Docs
Everything you need to drive dig — the first run, every command, and the policy file that decides where things live.
Quickstart
Index a directory, search it, reorganize by policy, and step back — all reversible.
quick start
# Create a knowledge base at a directory.
$dig init ~/library
# Index files into the content-addressed store (+ search index).
$dig scan
# Search, ranked. Add --mode hybrid for semantic recall.
$dig find "invoice acme 2024"
# Preview every move/rename/label your policy would apply — nothing is touched.
$dig org --dry-run
# Apply it; each change is journaled.
$dig org
# Step back — the last changeset is reversed, disk and all.
$dig undo
Command reference
Read commands (find, export, drift, log) support --json for other harnesses. Mutating commands (org, dedup, reconcile, merge, undo) journal every change.

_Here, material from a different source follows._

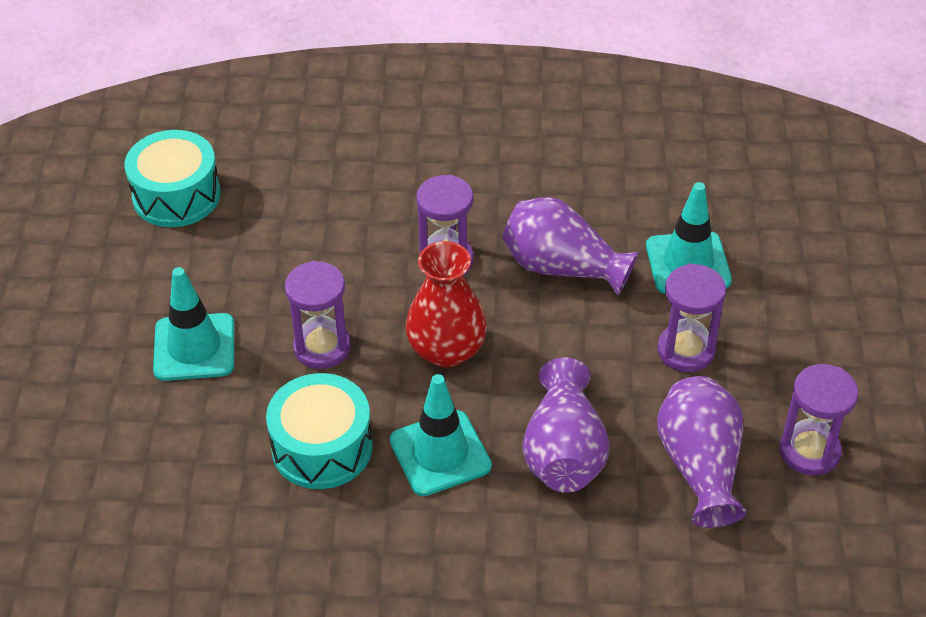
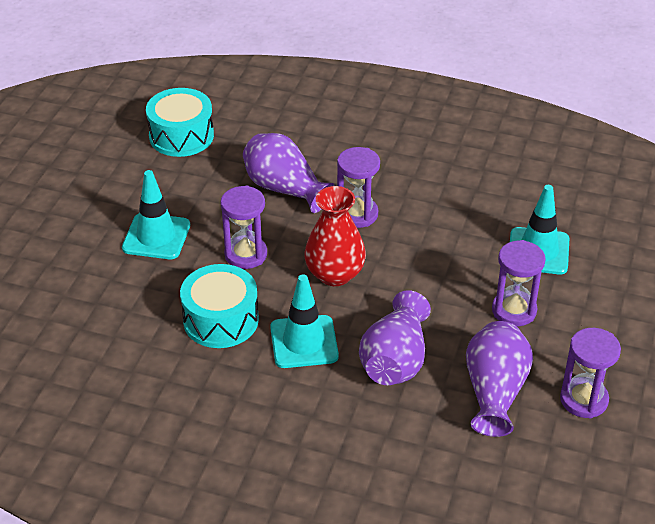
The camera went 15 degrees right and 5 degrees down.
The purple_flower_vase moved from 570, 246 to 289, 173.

| Command | What it does |
|---|---|
| dig init <root> | Create a knowledge base at a directory. Writes a per-KB .dig/ directory (store, index, config). |
| dig scan | Index files into the content-addressed store. --dry-run previews. Rebuilds the search index; queues vectors when retrieval is on. |
| dig find <query> | Search the KB, ranked. --mode fts|vector|hybrid (default fts, or the policy mode); --json; --limit. |
| dig embed | Drain the semantic-index backlog. Resumable, per-file commits. Needs a [retrieval] policy. |
| dig export | Emit a reproducible, manifest-pinned dataset. --at <manifest> pins a point in time; --filter by label/path/date. JSONL with provenance. |
| dig org | Apply organization policy (move/rename/label). --dry-run previews the full plan; conflicts are reported, never forced. |
| dig dedup | Collapse duplicates per policy. --dry-run previews. Never deletes the last copy; ties escalate. |
| dig drift | Report divergence from policy + external edits. --json. Surfaces misfiled/misnamed/duplicated/unsorted/pinned. |
| dig reconcile | Converge the KB to policy, one-shot. Auto where rules allow; human moves are pinned and escalated, never overwritten. |
| dig watch | Run continuously: observe, reconcile, escalate. --interval. Drains the semantic backlog per tick. Ctrl-C is a clean stop. |
| dig work <create|list|abort> | Open an isolated work view. Worktree-like; disjoint changesets merge back automatically. |
| dig merge <name> | Merge a work view back. Auto-resolves compatible ops; conflicts escalate surgically. |
| dig policy validate | Lint the policy file. Explains rule matches; unknown keys and path-escapes fail loudly. |
| dig log | Browse change history. --json. Newest first. |
| dig undo | Revert the last changeset. Disk mutations (org/dedup) are reversed; undoing a scan only rewinds history. |
Policy reference
The policy lives at .dig/policy.toml and travels with the KB. Validation is strict — unknown keys and path escapes fail loudly.
[[rule]]
Map matching files to a target folder, name, and labels. At least one of into/rename/label is required.
- name
- Unique rule name.
- match
- Conditions (all must hold): ext, mime, path glob, content_matches regex, size/date.
- into
- Target directory template, KB-root-relative. Vars: {year} {month} {day} {name} {ext}.
- rename
- Target filename template.
- label
- Labels to apply (accumulate across rules).
- autonomy
- "" | "auto" | "propose" — in watch, only "auto" rules act unattended.
[dedup]
Configure duplicate collapsing.
- strategy
- keep-oldest | keep-newest.
- on_conflict
- escalate (default) — never silently delete.
[retrieval]
Opt-in semantic retrieval. Off by default — find stays deterministic FTS.
- mode
- off (default) | hybrid | vector.
- base_url
- Any OpenAI-compatible /embeddings endpoint.
- model
- Embedding model name.
- doc_prefix / query_prefix
- Model task prefixes (model-specific, optional).
- api_key_env
- Env var holding the bearer token — keys never live in the file.
- rrf_k / chunk_size / …
- Tuning knobs (0 = default): rrf_k (60), candidate_factor (4), chunk_size (1000), chunk_overlap (200). Changing chunk size/overlap re-embeds the KB.